In the video message, Pacquiao said that boxing had given him “the chance to fight my way out of poverty” and “the courage to change more lives”.

“I will never forget what I have done and accomplished in my life. I can’t imagine I just heard the final bell,” said Pacquiao, who retired briefly in 2016 before reversing the decision.

Pacquiao, a married father of five, thanked his millions of fans around the world and paid special tribute to his long-time trainer, Freddie Roach, who he described as “my family, a brother and a friend”.

The decision ends weeks of speculation that Pacquiao was planning to retire after 26 years as a professional boxer. He ended with a 62-8 win-loss record and two draws.

“He’s gonna go down as a legend of not just boxing but of the sporting world,” Ted Lerner, a US-born sports journalist in the Philippines, said.

“In the future… his name will be sort of synonymous with greatness, in the level of Michael Jordan or people who have transcended their sport and become like mythical legends.”

Pacquiao is idolised by many in the Philippines both for his punching power and rise from desperate street kid to the peak of boxing.

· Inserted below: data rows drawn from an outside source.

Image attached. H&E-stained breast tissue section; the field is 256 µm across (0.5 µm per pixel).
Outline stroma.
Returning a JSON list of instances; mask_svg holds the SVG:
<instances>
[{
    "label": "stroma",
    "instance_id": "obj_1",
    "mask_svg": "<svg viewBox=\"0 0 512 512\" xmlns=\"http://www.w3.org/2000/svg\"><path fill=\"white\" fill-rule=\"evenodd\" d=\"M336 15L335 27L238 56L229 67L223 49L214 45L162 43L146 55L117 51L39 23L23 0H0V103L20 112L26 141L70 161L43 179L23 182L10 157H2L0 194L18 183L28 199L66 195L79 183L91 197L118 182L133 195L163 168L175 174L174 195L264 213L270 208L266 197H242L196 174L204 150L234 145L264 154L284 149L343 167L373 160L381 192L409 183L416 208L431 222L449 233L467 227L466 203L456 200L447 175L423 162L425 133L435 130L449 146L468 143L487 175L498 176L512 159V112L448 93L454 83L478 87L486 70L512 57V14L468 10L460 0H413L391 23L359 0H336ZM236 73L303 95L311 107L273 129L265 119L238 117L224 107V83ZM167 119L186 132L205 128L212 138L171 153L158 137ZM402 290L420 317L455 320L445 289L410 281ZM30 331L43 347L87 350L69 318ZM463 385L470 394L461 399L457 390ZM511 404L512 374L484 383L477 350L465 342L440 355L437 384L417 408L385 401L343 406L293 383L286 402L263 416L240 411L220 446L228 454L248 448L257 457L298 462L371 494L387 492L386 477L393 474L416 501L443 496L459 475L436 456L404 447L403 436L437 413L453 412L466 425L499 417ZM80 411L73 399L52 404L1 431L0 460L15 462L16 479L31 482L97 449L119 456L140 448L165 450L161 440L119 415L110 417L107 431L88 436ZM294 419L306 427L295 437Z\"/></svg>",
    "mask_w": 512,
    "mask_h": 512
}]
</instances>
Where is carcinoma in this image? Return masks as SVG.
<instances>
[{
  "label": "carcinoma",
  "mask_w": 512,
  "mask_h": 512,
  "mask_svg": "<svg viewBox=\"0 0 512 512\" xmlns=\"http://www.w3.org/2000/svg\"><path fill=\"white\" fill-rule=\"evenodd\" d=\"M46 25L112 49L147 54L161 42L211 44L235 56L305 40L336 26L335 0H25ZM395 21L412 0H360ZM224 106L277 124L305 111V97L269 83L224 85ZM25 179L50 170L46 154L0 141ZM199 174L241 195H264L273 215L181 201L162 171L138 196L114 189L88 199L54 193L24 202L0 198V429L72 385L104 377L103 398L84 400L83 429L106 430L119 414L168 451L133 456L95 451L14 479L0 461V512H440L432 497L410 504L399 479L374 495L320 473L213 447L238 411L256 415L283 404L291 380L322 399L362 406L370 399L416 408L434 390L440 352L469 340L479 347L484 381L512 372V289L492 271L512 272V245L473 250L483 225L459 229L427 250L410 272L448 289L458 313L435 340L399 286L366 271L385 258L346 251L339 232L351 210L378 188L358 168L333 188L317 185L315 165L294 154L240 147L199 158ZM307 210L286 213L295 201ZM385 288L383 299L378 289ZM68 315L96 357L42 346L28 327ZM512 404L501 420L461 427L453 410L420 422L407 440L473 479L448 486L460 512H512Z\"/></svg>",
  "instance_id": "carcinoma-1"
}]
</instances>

He dropped out of high school at 14, sold doughnuts on the roadside and became a grocery stacker to help his mother support two younger siblings.

Within a few years, the diminutive southpaw was a pro boxer destined for the big time. News of his retirement was greeted with mixed feelings in his southern hometown of General Santos, where support for the boxer runs deep.

As he prepares to register as a presidential candidate, Pacquiao has vowed to tackle poverty and corruption in a bid to win over voters with his rags-to-riches story. After two terms as a congressman and one as a senator, Pacquiao’s ambition was not unrealistic in a country famed for its celebrity-obsessed politics. But victory is far from assured.